-- Problem to solve --
Find and copy each line in the material below where the string "LIST" occurs.

Source information: Begin

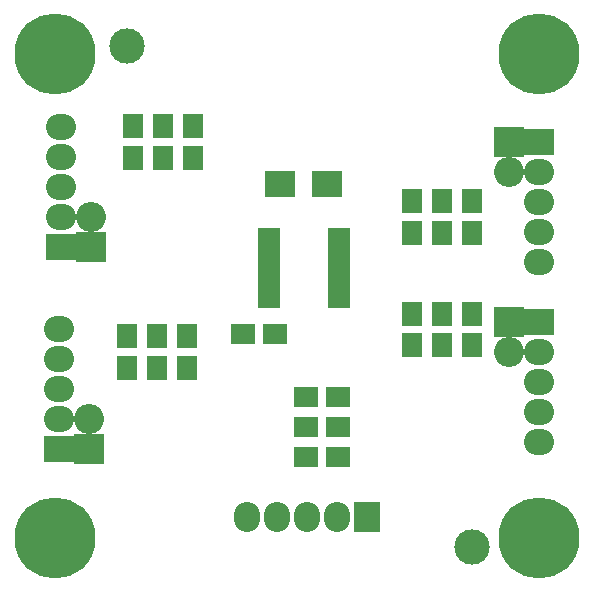
<source format=gts>
G04 #@! TF.FileFunction,Soldermask,Top*
%FSLAX46Y46*%
G04 Gerber Fmt 4.6, Leading zero omitted, Abs format (unit mm)*
G04 Created by KiCad (PCBNEW (after 2015-mar-04 BZR unknown)-product) date 8/1/2015 10:10:59 AM*
%MOMM*%
G01*
G04 APERTURE LIST*
%ADD10C,0.150000*%
%ADD11C,3.000000*%
%ADD12R,2.008000X1.808000*%
%ADD13R,1.808000X2.008000*%
%ADD14C,6.858000*%
%ADD15R,2.540000X2.235200*%
%ADD16O,2.540000X2.235200*%
%ADD17R,2.235200X2.540000*%
%ADD18O,2.235200X2.540000*%
%ADD19R,1.958000X0.958000*%
%ADD20R,2.540000X2.540000*%
%ADD21O,2.540000X2.540000*%
%ADD22R,2.508000X2.208000*%
G04 APERTURE END LIST*
D10*
D11*
X194310000Y-125730000D03*
X165100000Y-83312000D03*
D12*
X182960000Y-113030000D03*
X180260000Y-113030000D03*
X182960000Y-115570000D03*
X180260000Y-115570000D03*
X182960000Y-118110000D03*
X180260000Y-118110000D03*
D13*
X189230000Y-105965000D03*
X189230000Y-108665000D03*
X194310000Y-96440000D03*
X194310000Y-99140000D03*
X170688000Y-90090000D03*
X170688000Y-92790000D03*
X165100000Y-110570000D03*
X165100000Y-107870000D03*
X191770000Y-105965000D03*
X191770000Y-108665000D03*
X191770000Y-96440000D03*
X191770000Y-99140000D03*
X168148000Y-90090000D03*
X168148000Y-92790000D03*
X167640000Y-110570000D03*
X167640000Y-107870000D03*
X194310000Y-105965000D03*
X194310000Y-108665000D03*
D14*
X159000000Y-84000000D03*
X200000000Y-84000000D03*
X159000000Y-125000000D03*
X200000000Y-125000000D03*
D15*
X200025000Y-106680000D03*
D16*
X200025000Y-109220000D03*
X200025000Y-111760000D03*
X200025000Y-114300000D03*
X200025000Y-116840000D03*
D15*
X200025000Y-91440000D03*
D16*
X200025000Y-93980000D03*
X200025000Y-96520000D03*
X200025000Y-99060000D03*
X200025000Y-101600000D03*
D15*
X159512000Y-100330000D03*
D16*
X159512000Y-97790000D03*
X159512000Y-95250000D03*
X159512000Y-92710000D03*
X159512000Y-90170000D03*
D15*
X159385000Y-117475000D03*
D16*
X159385000Y-114935000D03*
X159385000Y-112395000D03*
X159385000Y-109855000D03*
X159385000Y-107315000D03*
D13*
X189230000Y-96440000D03*
X189230000Y-99140000D03*
X165608000Y-90090000D03*
X165608000Y-92790000D03*
X170180000Y-110570000D03*
X170180000Y-107870000D03*
D17*
X185420000Y-123190000D03*
D18*
X182880000Y-123190000D03*
X180340000Y-123190000D03*
X177800000Y-123190000D03*
X175260000Y-123190000D03*
D19*
X183036000Y-105033000D03*
X183036000Y-104383000D03*
X183036000Y-103733000D03*
X183036000Y-103083000D03*
X183036000Y-102433000D03*
X183036000Y-101783000D03*
X183036000Y-101133000D03*
X183036000Y-100483000D03*
X183036000Y-99833000D03*
X183036000Y-99183000D03*
X177136000Y-99183000D03*
X177136000Y-99833000D03*
X177136000Y-100483000D03*
X177136000Y-101133000D03*
X177136000Y-101783000D03*
X177136000Y-102433000D03*
X177136000Y-103083000D03*
X177136000Y-103733000D03*
X177136000Y-104383000D03*
X177136000Y-105033000D03*
D20*
X197485000Y-106680000D03*
D21*
X197485000Y-109220000D03*
D20*
X197485000Y-91440000D03*
D21*
X197485000Y-93980000D03*
D20*
X162052000Y-100330000D03*
D21*
X162052000Y-97790000D03*
D20*
X161925000Y-117475000D03*
D21*
X161925000Y-114935000D03*
D12*
X177626000Y-107696000D03*
X174926000Y-107696000D03*
D22*
X178086000Y-94996000D03*
X182086000Y-94996000D03*
M02*

</source>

Source information: End

-- Task solution --
G04 APERTURE LIST*
G04 APERTURE END LIST*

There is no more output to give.